'Diana's' Naveen Andrews: 'We expected a certain level of vitriol'

naveen-andrews-naomi-watts-diana.jpgNaveen Andrews is perhaps best known for his small screen roles on shows like "Lost" and now "Once Upon a Time in Wonderland," but he's also appearing on the big screen in November in "Diana," as the Princess of Wales' ( Naomi Watts) former lover Dr. Hasnat Khan. Andrews tells Zap2it that he wanted to do the project because the love story felt so pure.

"I always thought that it's very rare to have a love story on film that works," says Andrews. "You see Hollywood romances and those kinds of films all the time, but just in my opinion, it's very hard to see a film that's essentially a very simple love story that actually works."

"In our film, one of the characters is obviously international known, but apart from that, it seemed very ... pure and simple, and I guess that's why I wanted to do it."

The romance between Princess Diana and Dr. Khan is perhaps one of the least-known things about her life, since it was vastly overshadowed by her tumultuous relationship with Prince Charles and then her later romance with Dodi Fayed, the man who was killed in the car accident along with Diana.

In fact, the relationship with Dr. Khan came as a surprise even to Andrews.
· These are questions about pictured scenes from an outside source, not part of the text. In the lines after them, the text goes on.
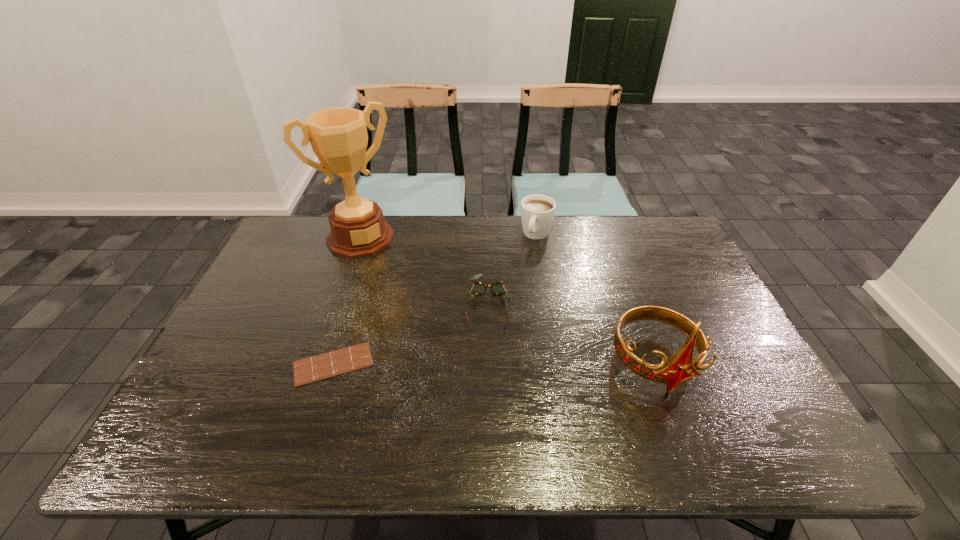
The width and height of the screenshot is (960, 540). In order to click on free space on the desktop that is between the shortest object and the second tallest object and is positioned with the handle on the side of the third tallest object in this screenshot , I will do `click(477, 363)`.

I want to click on free space on the desktop that is between the shortest object and the tiara and is positioned on the front-facing side of the spectacles, so click(x=486, y=363).

The height and width of the screenshot is (540, 960). I want to click on free space on the desktop that is between the chocolate bar and the rightmost object and is positioned on the front-facing side of the award, so click(x=452, y=363).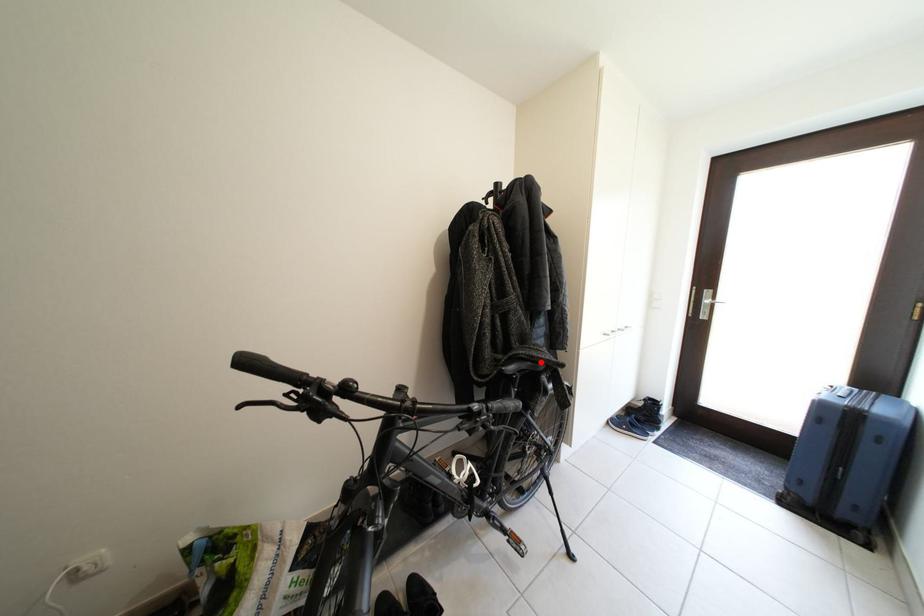
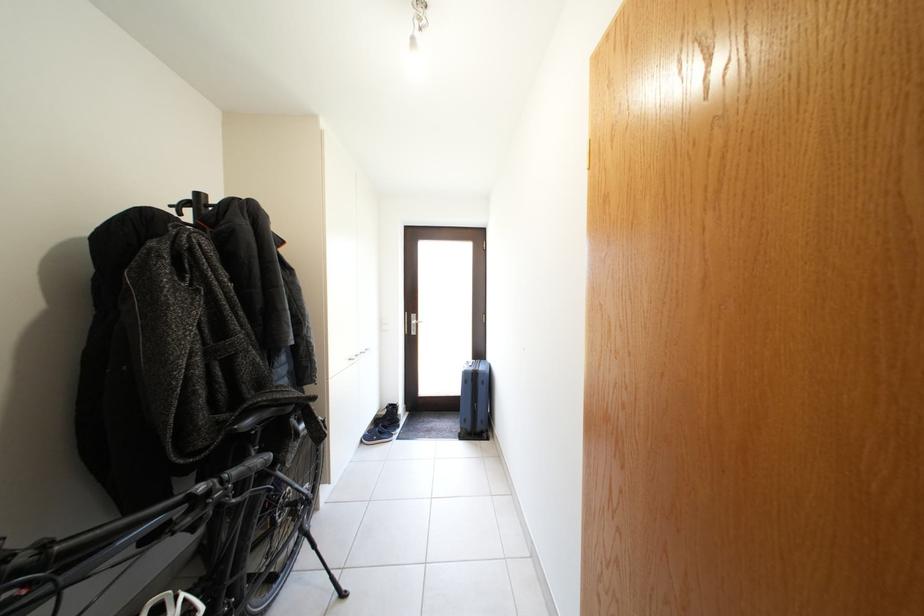
Find the pixel in the second image that matches the highlighted location in the first image.

(286, 406)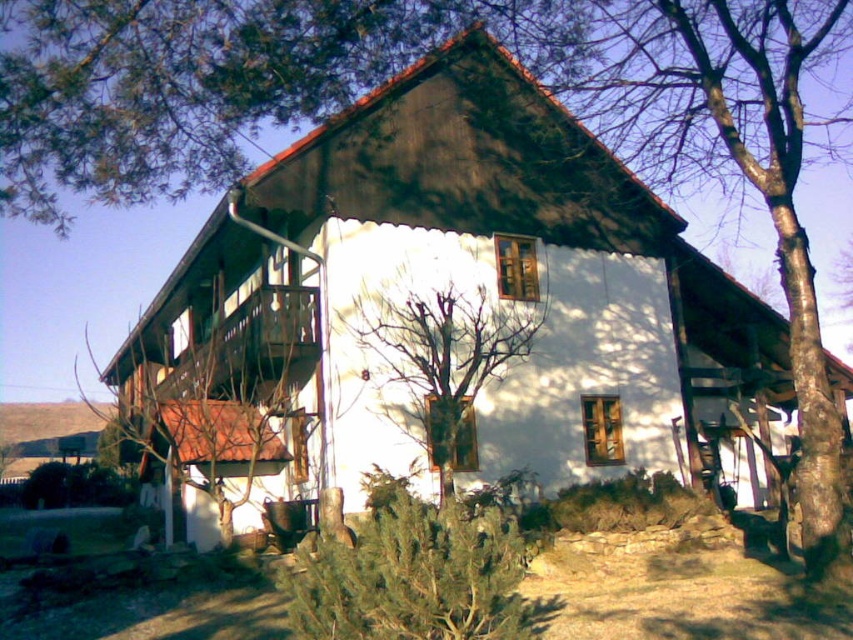
Question: Does green textured bush at lower center have a larger size compared to bare branches at center?

Choices:
 (A) yes
 (B) no

Answer: (B)

Question: Is white matte house at center bigger than green textured bush at lower center?

Choices:
 (A) yes
 (B) no

Answer: (A)

Question: Which of the following is the farthest from the observer?

Choices:
 (A) green textured bush at lower center
 (B) bare branches at center
 (C) white matte house at center

Answer: (B)

Question: Estimate the real-world distances between objects in this image. Which object is closer to the bare branches at center?

Choices:
 (A) white matte house at center
 (B) green textured bush at lower center

Answer: (A)

Question: Which object is farther from the camera taking this photo?

Choices:
 (A) white matte house at center
 (B) bare branches at center

Answer: (B)

Question: Is white matte house at center thinner than bare branches at center?

Choices:
 (A) no
 (B) yes

Answer: (A)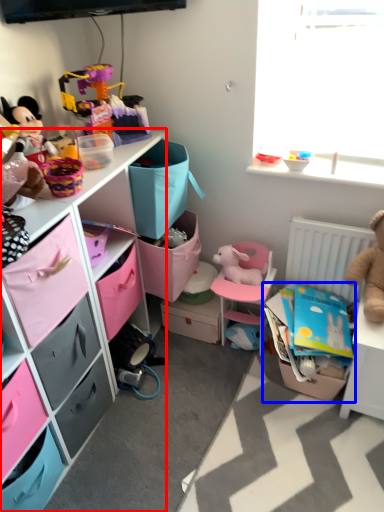
Question: Among these objects, which one is farthest to the camera, cabinetry (highlighted by a red box) or storage box (highlighted by a blue box)?

Choices:
 (A) cabinetry
 (B) storage box

Answer: (B)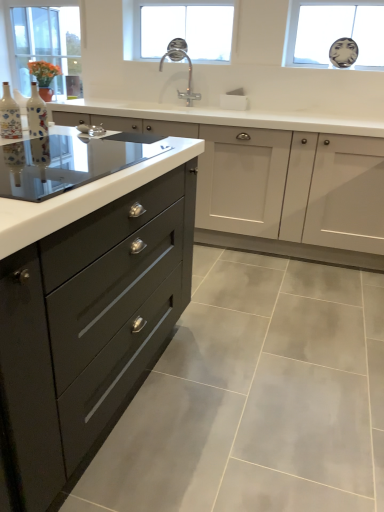
Question: From a real-world perspective, is decorative ceramic vase at left, the 1th bottle from the right, positioned above or below transparent glass mirror at upper right, which appears as the 1th window when viewed from the right?

Choices:
 (A) above
 (B) below

Answer: (B)

Question: Considering their positions, is decorative ceramic vase at left, which is the second bottle in left-to-right order, located in front of or behind transparent glass mirror at upper right, acting as the 3th window starting from the left?

Choices:
 (A) behind
 (B) front

Answer: (B)

Question: Which object is positioned closest to the black glass cooktop at left?

Choices:
 (A) clear glass window at upper left, which appears as the first window when viewed from the left
 (B) decorative ceramic vase at left, which is the second bottle in left-to-right order
 (C) transparent glass mirror at upper right, which appears as the 1th window when viewed from the right
 (D) matte black drawer at left
 (E) clear glass faucet at upper center, the second window viewed from the left

Answer: (B)

Question: Which of these objects is positioned closest to the clear glass faucet at upper center, the second window viewed from the left?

"I thought, like everybody else,  that the relationship was with Dodi. It came as a sudden surprise that she would even be involved with someone like Hasnat," says Andrews.

"He was a very private person and by all accounts still is. There's a certain amount of academic research you can do about that period in his life. And of course, physically I had to put on about 20 pounds. ... but there was very little film footage of him," he adds.

The film has not been getting great reviews by the British critics, which Andrews says they kind of expected, having tackled such a personal issue for many Britons.

"We expected a certain level of vitriol, absolutely, because the British and the British press, hypocritically, still feel a bit of ownership over Diana, both when she was alive and they still do now," says Andrews.

It's almost a testament to her power that she can still inspire, if you like, these sort of reactions. It almost felt like we were re-opening this wound in the national psyche and I think it's to be expected."

"Diana" opens nationwide on Friday, Nov. 1.